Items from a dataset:
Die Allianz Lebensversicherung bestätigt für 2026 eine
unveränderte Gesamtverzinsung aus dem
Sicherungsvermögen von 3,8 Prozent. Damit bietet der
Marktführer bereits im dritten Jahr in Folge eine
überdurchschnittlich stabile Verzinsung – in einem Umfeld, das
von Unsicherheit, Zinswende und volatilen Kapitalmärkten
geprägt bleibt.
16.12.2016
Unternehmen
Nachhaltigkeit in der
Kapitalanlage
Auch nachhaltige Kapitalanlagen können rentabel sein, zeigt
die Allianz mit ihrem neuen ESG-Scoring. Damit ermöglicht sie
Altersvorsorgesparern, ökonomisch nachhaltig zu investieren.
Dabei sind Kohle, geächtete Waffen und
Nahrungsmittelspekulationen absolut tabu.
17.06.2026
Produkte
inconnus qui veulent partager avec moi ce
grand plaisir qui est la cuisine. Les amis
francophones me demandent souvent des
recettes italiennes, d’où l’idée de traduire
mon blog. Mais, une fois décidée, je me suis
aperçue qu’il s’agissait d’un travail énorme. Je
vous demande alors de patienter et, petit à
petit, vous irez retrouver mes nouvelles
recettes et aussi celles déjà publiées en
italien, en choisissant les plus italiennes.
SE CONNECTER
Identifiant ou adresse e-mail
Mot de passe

[PROBLEM TO SOLVE] Filter the records, keeping only lines that contain "vous", and show those lines.

[FINISHED EXERCISE]
vous demande alors de patienter et, petit à
petit, vous irez retrouver mes nouvelles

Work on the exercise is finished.